Милиционеры патрульно-постовой службы, сотрудники оперативных служб взяли под свой постоянный контроль 829 продовольственных магазинов. Возле одного из них сотрудники угрозыска во второй половине октября 1941 года выловили 17-летнюю Антонину Кириллову и ее 14-летнюю помощницу Веру Васильеву. У карманниц изъяли более сорока комплектов карточек. К сожалению, поиски владельцев этих карточек заняли куда больше времени, чем потребовалось для задержания двух несовершеннолетних негодяек.
Распространенным видом мошенничества этого времени стало выманивание карточек у доверчивых людей обещанием за небольшое вознаграждение купить хлеб без очереди. Естественно, ни карточек, ни хлеба эти люди не получали. Их, как правило, ждала голодная смерть. Раскрыть такие преступления было очень тяжело. Но и их раскрывали, а преступников судили по законам военного времени, хотя порою жертвы мошенников уже ничем не могли помочь следствию. Да и сами карточки были им уже не нужны…
20 ноября 1941 года в городе начался голодный кошмар. «125 блокадных грамм с огнем и кровью пополам» для выживания было недостаточно. Ленинградцы начали употреблять в пищу листья, коренья и прочие суррогаты.
Характерной приметой времени стало быстрое распространение «черного» рынка и спекуляции. На каждом из крупных рынков города (Клинском, Кузнечном, Октябрьском, Мальцевском и Сытном) ежедневно собирались более тысячи человек для приобретения продуктов.
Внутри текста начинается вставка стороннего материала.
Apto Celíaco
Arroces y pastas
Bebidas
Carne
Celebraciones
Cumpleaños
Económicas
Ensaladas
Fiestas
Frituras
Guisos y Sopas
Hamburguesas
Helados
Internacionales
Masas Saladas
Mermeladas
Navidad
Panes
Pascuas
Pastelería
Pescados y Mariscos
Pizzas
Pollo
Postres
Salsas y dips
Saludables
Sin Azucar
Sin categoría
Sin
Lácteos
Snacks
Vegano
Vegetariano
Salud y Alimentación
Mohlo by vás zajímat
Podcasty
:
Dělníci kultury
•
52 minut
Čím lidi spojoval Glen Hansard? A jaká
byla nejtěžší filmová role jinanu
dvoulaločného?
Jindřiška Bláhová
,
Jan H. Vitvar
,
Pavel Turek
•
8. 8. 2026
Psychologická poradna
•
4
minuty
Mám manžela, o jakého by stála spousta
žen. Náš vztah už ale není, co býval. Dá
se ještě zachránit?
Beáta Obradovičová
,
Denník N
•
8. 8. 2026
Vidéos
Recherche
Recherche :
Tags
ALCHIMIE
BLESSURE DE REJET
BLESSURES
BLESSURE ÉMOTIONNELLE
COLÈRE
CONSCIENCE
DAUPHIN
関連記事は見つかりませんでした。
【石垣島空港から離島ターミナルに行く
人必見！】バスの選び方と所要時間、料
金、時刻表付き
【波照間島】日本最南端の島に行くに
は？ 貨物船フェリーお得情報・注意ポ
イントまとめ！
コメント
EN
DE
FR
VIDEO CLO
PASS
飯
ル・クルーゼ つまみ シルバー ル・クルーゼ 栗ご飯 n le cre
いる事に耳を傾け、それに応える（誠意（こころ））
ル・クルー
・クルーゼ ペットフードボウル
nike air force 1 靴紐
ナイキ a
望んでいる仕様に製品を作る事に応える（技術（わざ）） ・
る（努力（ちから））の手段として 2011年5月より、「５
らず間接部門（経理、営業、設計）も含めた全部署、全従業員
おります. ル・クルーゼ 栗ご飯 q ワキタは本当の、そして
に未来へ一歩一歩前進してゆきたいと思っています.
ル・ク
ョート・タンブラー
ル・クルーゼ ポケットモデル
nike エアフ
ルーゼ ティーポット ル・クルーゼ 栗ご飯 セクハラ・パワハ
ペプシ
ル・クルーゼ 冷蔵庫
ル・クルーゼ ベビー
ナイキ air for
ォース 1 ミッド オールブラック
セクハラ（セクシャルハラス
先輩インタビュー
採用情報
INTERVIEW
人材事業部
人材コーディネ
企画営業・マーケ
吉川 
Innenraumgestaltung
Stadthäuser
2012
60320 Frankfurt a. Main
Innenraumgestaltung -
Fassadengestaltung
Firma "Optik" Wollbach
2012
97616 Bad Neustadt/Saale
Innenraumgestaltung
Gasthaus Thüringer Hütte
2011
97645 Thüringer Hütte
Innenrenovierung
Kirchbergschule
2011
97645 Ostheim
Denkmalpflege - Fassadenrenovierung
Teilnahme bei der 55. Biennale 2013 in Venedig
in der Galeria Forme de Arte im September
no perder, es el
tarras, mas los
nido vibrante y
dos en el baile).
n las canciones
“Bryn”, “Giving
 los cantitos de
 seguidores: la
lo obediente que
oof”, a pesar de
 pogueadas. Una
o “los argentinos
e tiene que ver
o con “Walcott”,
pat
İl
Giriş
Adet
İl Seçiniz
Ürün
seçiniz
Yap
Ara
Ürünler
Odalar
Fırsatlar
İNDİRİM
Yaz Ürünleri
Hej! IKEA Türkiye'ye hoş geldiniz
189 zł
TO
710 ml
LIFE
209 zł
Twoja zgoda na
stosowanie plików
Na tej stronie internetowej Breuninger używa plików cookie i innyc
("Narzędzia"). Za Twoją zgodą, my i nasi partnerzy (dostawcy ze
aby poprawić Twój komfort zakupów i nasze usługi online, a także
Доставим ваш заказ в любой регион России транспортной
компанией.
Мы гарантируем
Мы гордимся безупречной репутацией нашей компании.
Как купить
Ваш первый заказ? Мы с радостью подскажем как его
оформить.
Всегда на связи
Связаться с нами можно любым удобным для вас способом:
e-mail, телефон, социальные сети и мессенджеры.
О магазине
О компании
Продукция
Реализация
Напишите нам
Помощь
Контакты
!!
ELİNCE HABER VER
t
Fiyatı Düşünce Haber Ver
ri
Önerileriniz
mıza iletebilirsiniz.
Информационная сводка, адресованная секретарям Ленинградского горкома ВКП(б) от 26 ноября 1941 года сообщала: «Безнаказанно действуют на рынках Ленинграда спекулянты и перекупщики. За хлеб, жмыхи, за папиросы и вино они приобретают ценные вещи: верхнюю одежду, обувь, часы и т. п. На Мальцевском, Сенном, Сытном и других рынках люди выносят все шубы, пальто, сапоги, часы, дрова, печки „буржуйки“ и т. д.
Но за деньги никто ничего не продает. За мужское полупальто с меховым воротником просили буханку хлеба, зимняя меховая шапка продана за 200 граммов хлеба и 15 рублей наличными, за 400 граммов хлеба один купил кожаные перчатки, за глубокие резиновые галоши к валенкам просили килограмм хлеба или два килограмма дуранды, за две вязанки дров просили 300 граммов хлеба и т. д.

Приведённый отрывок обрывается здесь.